# Want to start RCS tank - Advice wanted



## Newt (Apr 1, 2004)

I plan on starting a 10 gallon RCS tank with plants.
I am surprised there is no sticky on the subject so I am looking for advice on what I plan to do.
Hopefully Epicfish will chime in.
Substrate: EcoComplete
Mopani wood branch and maybe a rock in the center. >> Do RCS's need the Montmorillonite rock recommended for CRS?
Plants: Riccia, Peacock moss, HC, Blyxa japonica
Lighting: 36 watt CF and no CO2
Food: Cyclop-eeze, Ocean Nutrition formula 2, blanched zucchini and spinach.
Fish: Albino cory, pair of red swords, pair of variatus and maybe a betta.
Water Temp: 76F to 78F
My water is soft so I will be adding calcium and magnesium to boost GH and Alkaline Buffer to boost KH. I can do calcium/magnesium sulfate powder or ElectroRight (by Aquarium Pharm) which is liquid calcium/magnesium chloride. Would the ElectroRight be OK? It has no potassium so I'd had to dose potassium sulfate.
Ferts: Flourish and Excel >>>> would these be OK?


----------



## rjfurbank (Jan 21, 2008)

Hi Newt. I have a number of small tanks w/ shrimp (3 x 10g's and 1 x 6g) so thought I would share some of my experience.

RCS are quite hardy and you should be fine w/ your water parameters. I keep mine in both tap (moderate hardness and kH)and RO w/ Seachem Equilibrium w/ no issues. I also dose the full line of Seachem liquid ferts (including XL) w/ no ill effects--definitely don't overdo it though.

My one suggestion would be to keep them in a tank by themselves w/out fish. I have kept mine in tanks w/ a few small fish successfully but invariably the fish eat the babies and keep the shrimp in hiding. I have found the tanks much more enjoyable (IMO) w/ only the shrimp as they are much more outgoing.

Good luck!

-Roy


----------



## armedbiggiet (May 6, 2006)

fish would love to eat there fry unless you think your tank is big enough for them to run and hide


----------



## max23 (Mar 13, 2008)

to me, the most important plant you need is moss, any kind of moss. the baby shrimp can hide in the moss.
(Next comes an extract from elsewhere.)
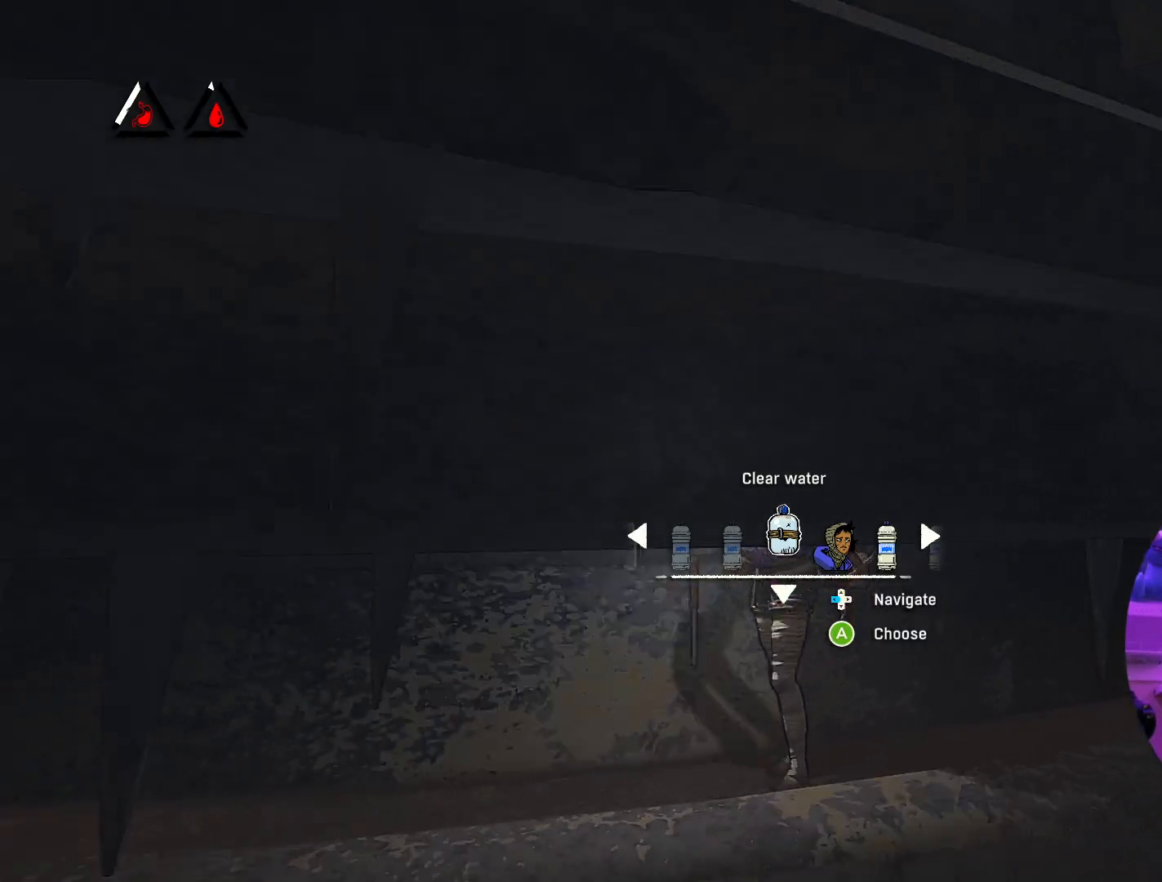
{"buttons": [], "left_stick": "left", "right_stick": "center", "events": [[133, "left_stick", "left"], [467, "right_stick", "center"]]}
Cherry shrimps are very hardy. I use plain tap water.


----------



## Newt (Apr 1, 2004)

Thanks, All.
I get the NO fish.
What about the ElectroRight instead of dry GH booster? This is my biigest concern>>>Ca/Mg chloride vs sulfate.
I will have moss growing on bogwood.


----------



## dyollnave (May 30, 2009)

Small fish are fine, I have 4 CPD's and 15 mature RCS and they are both reproducing outrageously. I would suggest a bunch of plants for the young ones to hide in. I dont have any moss, at all, just a bunch of water wisteria and they love it since the leaves are quite fine.
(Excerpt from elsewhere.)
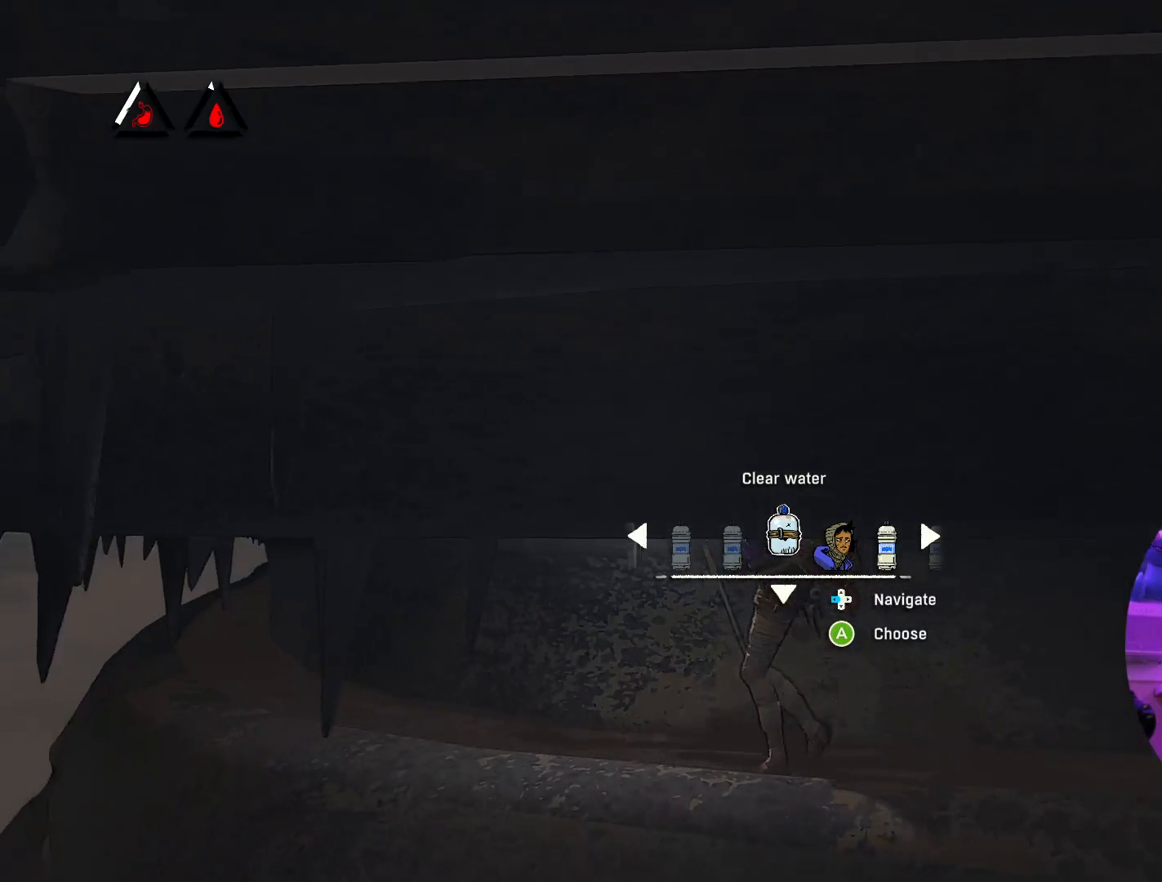
{"buttons": [], "left_stick": "up-left", "right_stick": "center", "events": [[33, "left_stick", "up-left"]]}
I dose with both flourish and excel and they dont mind at all. I just make sure that i dont over dose on the flourish since it does contain a bit of copper in it. I have hard water so I dont know about the effects of ElectroRight. But they are tolerant of a wide range of water conditions.


----------



## tex627 (Nov 2, 2008)

cherries dont even need GH boosters. I've seen them breed in water with GH-1 and KH-1.

Just keep the water parameters stable and you're good.


----------



## armedbiggiet (May 6, 2006)

same with PH on cherry...


----------



## Newt (Apr 1, 2004)

Boosting the GH and KH was more for the plants not the shrimp. My water is 7ppm GH and <1dKH.
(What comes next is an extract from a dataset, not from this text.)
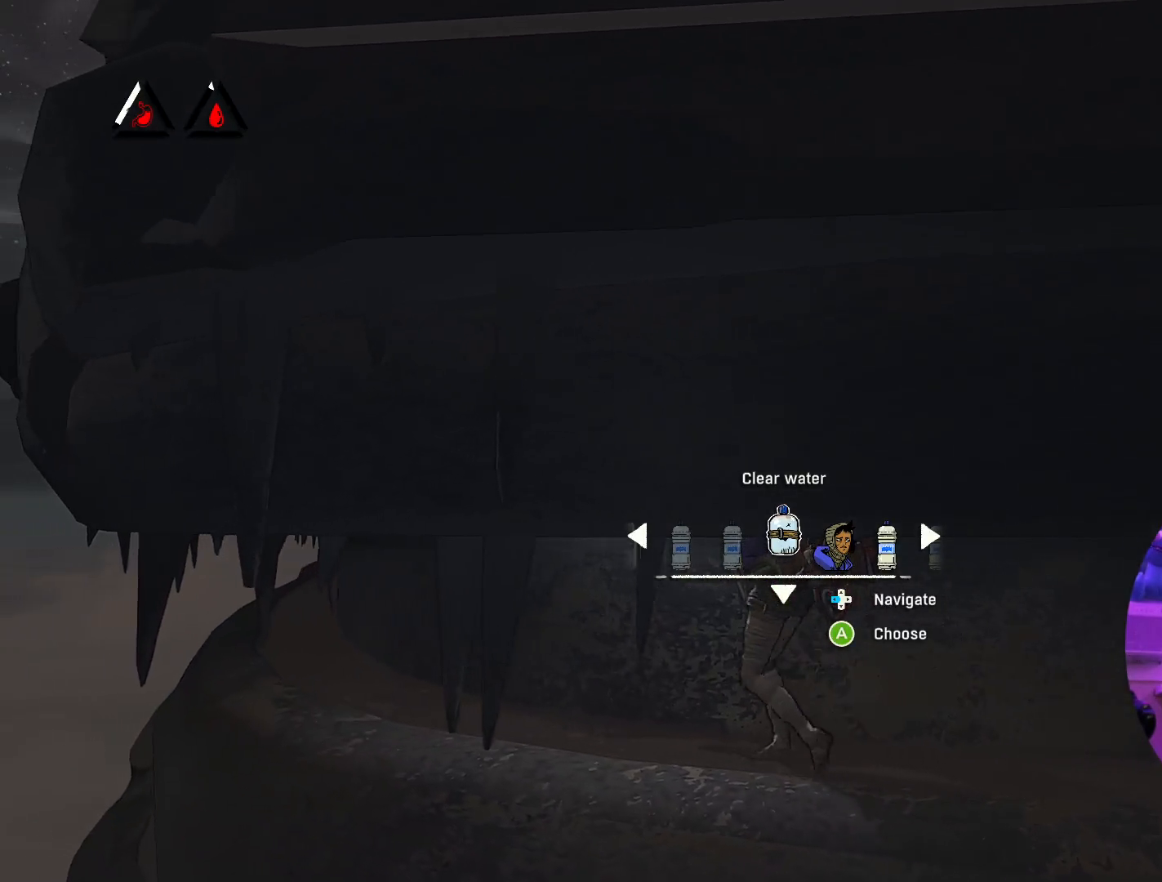
{"buttons": [], "left_stick": "up-left", "right_stick": "center", "events": []}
>>>Do RCS's need the Montmorillonite rock recommended for CRS?


----------



## rjfurbank (Jan 21, 2008)

RCS do not need the rock. They should be able to flourish in the same conditions as your plants so I would just adjust as necessary for the plants.

Good luck.


----------



## Newt (Apr 1, 2004)

I decided to go with Flourite Blank Sand instead of EcoComplete.

Another question>>>>> What should i use for a sponge filter in the inlet of my HOB. I will be using a Penguin 125 or a 150. The 125 has a round intake tube but the 150 has a square/rectangular intake???? 
I typically shop online at ThatPetPlace and DrsFosterSmith


----------